Solution for challah — close up the bag and cover it. The problem with challah is that it's sitting there at the table for the entire meal. If other people want to each challah throughout the meal, put it as far away from you as possible. If no one else wants to eat it, take what you need for the meal and then close up the bag and put the challah cover on it. I leave challah on the table for all of shabbat, just as a visual reminder of shabbat, hospitality, etc. I don't like looking at a cleared table, it should be ready for guests. (Not that anyone drops by in our non-Orthodox community without making prior arrangements, but one can always hope!) But with the cover on, I seriously don't think about eating it!
If no one else wants to eat it – well my kids or guest might easily want to, so I can't close it up.
I like your explanation in theory, but I have a hard time imagining how it works in practice if you don't live alone. First, it could mean that the family never sits to meals together anymore, because one isn't hungry, one is just nibbling on cherries, one is having a brisket and one is in the other room reading because food is the furthest thing from their mind right now.
Second, if you have kids with you in a car when you pass that ice cream shop, how do you explain that you ARE hungry so you're gonna enjoy that sundae, but THEY have just had lunch so no way they're getting a soft-serve?
I was thinking the same thing about family meals, especially given the importance for kids to have family meals together. Thanks for articulating it, W!
We have family meals together most nights. That means some of us – whoever is available – will eat. We time our appetites. WHAT we eat is entirely personal. If I'm not hungry, I'll sit with my family, but just have some salad or a drink, while I chat with them. What my older kids do is their business. Sitting together to eat doesn't mean everyone must eat the identical thing. Also, having meals together is nice, but it's not the only value I'd consider in handling family meal time. When my kids are in the car, I might stop anyway – the interesting thing is that most kids eat intuitively anyway. They have two licks of ice cream and if they're full will just give it to me. So I don't order for myself and eat theirs!

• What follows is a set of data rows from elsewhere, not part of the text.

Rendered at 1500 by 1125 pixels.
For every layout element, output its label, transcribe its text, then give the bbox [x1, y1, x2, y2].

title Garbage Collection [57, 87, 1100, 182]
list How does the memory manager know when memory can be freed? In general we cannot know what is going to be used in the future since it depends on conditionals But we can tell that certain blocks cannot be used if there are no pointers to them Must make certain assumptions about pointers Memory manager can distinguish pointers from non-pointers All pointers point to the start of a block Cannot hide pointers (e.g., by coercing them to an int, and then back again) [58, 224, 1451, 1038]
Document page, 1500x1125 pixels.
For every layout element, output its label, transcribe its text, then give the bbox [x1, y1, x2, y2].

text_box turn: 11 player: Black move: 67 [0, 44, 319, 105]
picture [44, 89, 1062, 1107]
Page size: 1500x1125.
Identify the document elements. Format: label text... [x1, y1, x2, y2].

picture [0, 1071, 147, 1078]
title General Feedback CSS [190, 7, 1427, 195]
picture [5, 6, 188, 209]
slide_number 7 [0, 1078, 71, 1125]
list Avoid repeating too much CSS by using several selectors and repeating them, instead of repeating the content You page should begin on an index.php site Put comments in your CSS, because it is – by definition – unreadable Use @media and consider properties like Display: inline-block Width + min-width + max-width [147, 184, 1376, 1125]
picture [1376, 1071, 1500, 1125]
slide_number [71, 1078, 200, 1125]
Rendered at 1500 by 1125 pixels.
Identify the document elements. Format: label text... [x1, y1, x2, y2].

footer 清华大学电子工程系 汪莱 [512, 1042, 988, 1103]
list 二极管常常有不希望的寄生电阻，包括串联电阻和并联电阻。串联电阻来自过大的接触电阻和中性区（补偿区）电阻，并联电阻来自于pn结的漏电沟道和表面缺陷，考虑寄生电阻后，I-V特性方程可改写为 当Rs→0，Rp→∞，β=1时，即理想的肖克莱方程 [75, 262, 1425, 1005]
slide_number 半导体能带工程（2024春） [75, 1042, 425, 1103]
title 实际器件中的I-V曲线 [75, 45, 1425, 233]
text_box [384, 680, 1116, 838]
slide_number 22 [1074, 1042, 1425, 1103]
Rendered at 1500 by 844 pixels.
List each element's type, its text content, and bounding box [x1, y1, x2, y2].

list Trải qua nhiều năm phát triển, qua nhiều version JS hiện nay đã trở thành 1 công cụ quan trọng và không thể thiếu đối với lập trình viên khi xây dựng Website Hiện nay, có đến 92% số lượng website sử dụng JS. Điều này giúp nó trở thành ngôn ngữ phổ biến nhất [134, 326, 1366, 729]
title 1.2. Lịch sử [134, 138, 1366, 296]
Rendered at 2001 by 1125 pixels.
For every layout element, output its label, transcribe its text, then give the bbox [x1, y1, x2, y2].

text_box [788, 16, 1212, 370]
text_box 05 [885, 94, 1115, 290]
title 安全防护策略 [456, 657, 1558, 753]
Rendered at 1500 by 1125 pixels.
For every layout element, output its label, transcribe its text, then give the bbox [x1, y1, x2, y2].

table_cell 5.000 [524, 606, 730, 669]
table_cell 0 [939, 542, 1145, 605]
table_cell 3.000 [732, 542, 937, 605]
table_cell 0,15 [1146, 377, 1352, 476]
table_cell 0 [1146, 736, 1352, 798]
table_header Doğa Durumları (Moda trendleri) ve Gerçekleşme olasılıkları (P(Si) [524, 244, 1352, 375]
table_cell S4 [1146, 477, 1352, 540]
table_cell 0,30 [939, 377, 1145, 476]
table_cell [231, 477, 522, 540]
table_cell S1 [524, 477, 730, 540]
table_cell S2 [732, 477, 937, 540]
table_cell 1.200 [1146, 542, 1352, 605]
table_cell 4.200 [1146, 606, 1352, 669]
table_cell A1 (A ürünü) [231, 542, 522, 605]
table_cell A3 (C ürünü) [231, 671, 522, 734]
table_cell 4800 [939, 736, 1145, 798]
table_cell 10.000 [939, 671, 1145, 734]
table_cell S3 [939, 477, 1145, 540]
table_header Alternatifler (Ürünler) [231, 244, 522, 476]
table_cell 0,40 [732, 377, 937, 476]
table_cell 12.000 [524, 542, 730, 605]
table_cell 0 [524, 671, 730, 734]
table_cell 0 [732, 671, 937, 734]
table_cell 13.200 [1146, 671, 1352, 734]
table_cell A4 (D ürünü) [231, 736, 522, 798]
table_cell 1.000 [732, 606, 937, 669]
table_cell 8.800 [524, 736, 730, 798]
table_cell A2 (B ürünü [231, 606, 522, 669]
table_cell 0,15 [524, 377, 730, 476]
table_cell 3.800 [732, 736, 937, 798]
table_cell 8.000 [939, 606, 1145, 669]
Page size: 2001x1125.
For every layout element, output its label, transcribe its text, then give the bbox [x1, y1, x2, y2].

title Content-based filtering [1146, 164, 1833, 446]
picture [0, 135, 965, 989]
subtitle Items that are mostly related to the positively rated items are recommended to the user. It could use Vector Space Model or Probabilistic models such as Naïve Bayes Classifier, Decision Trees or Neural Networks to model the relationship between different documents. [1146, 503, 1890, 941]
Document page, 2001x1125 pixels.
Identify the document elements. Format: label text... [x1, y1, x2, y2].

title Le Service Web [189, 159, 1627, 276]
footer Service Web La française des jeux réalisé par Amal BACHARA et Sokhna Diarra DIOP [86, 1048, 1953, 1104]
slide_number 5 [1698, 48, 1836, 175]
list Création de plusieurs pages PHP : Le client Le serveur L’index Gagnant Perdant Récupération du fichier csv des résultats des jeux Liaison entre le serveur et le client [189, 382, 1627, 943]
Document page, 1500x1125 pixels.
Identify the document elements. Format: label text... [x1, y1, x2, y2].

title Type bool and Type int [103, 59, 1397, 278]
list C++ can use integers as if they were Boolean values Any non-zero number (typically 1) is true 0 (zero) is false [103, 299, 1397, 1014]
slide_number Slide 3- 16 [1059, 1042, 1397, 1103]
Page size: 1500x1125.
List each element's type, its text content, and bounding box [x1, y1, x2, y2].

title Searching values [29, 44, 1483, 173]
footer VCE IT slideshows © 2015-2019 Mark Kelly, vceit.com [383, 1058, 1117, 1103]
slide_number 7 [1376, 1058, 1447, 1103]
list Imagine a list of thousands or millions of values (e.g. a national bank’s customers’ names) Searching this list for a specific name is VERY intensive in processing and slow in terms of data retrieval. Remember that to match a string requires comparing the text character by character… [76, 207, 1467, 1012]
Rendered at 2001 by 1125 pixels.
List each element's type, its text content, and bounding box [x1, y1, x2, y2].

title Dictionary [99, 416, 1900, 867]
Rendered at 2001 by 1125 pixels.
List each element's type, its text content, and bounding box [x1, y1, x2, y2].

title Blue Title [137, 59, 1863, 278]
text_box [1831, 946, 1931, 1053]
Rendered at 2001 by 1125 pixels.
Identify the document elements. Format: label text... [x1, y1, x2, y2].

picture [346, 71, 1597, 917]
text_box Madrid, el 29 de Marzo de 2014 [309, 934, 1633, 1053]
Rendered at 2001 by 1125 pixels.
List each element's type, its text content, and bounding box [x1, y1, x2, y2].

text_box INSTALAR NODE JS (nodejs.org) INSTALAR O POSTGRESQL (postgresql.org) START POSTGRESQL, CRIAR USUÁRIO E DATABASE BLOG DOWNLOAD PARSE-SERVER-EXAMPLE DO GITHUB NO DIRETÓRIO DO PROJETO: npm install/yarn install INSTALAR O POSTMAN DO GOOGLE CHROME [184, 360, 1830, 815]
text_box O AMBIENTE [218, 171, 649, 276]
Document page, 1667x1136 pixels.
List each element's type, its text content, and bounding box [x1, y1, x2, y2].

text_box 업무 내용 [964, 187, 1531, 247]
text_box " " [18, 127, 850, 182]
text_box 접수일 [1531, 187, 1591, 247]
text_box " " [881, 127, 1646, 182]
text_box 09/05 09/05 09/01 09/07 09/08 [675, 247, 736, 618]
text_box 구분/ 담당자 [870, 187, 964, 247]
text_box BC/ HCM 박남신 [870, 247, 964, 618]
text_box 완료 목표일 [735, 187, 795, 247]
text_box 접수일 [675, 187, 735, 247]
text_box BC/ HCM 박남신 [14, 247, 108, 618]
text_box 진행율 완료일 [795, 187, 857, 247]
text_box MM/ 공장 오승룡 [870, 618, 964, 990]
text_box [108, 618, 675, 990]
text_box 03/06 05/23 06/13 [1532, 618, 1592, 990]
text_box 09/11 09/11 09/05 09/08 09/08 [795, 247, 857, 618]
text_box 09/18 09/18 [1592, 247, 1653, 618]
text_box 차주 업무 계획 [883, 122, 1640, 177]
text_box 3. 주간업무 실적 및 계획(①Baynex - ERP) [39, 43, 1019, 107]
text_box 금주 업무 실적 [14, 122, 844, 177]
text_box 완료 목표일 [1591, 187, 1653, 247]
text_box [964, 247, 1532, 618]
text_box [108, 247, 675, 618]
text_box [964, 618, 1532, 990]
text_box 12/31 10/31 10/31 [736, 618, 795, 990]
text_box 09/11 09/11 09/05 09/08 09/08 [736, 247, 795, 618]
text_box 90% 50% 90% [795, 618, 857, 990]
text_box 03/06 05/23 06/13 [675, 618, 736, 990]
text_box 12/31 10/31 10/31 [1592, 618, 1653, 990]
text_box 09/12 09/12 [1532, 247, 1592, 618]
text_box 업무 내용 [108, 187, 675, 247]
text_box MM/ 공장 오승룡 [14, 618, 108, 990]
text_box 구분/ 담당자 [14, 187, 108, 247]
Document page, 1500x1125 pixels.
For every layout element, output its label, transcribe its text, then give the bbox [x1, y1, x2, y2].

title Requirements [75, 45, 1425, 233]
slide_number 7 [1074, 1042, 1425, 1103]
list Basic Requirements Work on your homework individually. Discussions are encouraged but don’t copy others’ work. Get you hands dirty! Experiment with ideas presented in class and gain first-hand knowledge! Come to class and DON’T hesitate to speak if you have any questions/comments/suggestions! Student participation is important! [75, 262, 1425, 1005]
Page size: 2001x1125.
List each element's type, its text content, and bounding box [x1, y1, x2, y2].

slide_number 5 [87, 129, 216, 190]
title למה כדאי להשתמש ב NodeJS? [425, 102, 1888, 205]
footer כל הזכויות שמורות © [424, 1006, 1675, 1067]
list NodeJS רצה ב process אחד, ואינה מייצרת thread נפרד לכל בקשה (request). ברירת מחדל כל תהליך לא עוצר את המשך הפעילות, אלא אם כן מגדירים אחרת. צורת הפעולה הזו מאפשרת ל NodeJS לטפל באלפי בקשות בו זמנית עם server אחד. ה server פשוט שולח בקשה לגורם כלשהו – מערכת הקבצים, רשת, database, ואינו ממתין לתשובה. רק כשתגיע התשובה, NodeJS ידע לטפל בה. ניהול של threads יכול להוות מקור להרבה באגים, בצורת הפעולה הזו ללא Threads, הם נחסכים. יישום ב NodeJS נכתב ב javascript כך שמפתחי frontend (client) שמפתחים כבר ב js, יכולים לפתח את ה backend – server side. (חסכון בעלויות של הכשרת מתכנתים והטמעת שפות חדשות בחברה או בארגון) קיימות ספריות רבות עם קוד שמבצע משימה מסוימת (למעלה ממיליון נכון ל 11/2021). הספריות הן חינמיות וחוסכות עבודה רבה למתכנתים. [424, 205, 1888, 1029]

Don't even get me started! The problemm with intuitive eating is that most of what is available to us today and labeled as "food" is the farthest thing from food that Hashem ever intended. That is why everything in moderation is a farce. Like I said, don't even get me started . . . but I am really happy to hear that this is working beautifully for you!
I stopped eating challah altogether when it was pointed out to me that ALL refined carbohydrates (yes, even whole wheat) are to your brain and body the same as cocaine–white powdery things that many, many people's brains just can't stop reaching for once we start eating them. The problem is that they just make us feel too happy (now that's not usually a bad thing until we step on a scale or our clothes are tight). With time I saw that if I ate no refined carbohydrates at all, my cravings for sugar completely evaporated. I literally healed my brain. Because I don't even want to go back to the place where I crave cake and ice cream all the time, I unfortunately had to say good-bye to our beautiful challah. I'd love to find something to replace it in my life. I love the tradition. Do you have any ideas?
Many people who struggle with obesity are missing the thing in their brain that registers a feeling of fullness. It's genetic. I have a relative who lost over 100lbs she is slim now but she has to count calories and go by that she learned to ignore her "hunger".
Re: challah…. I make a rule: 1 slice per seudah.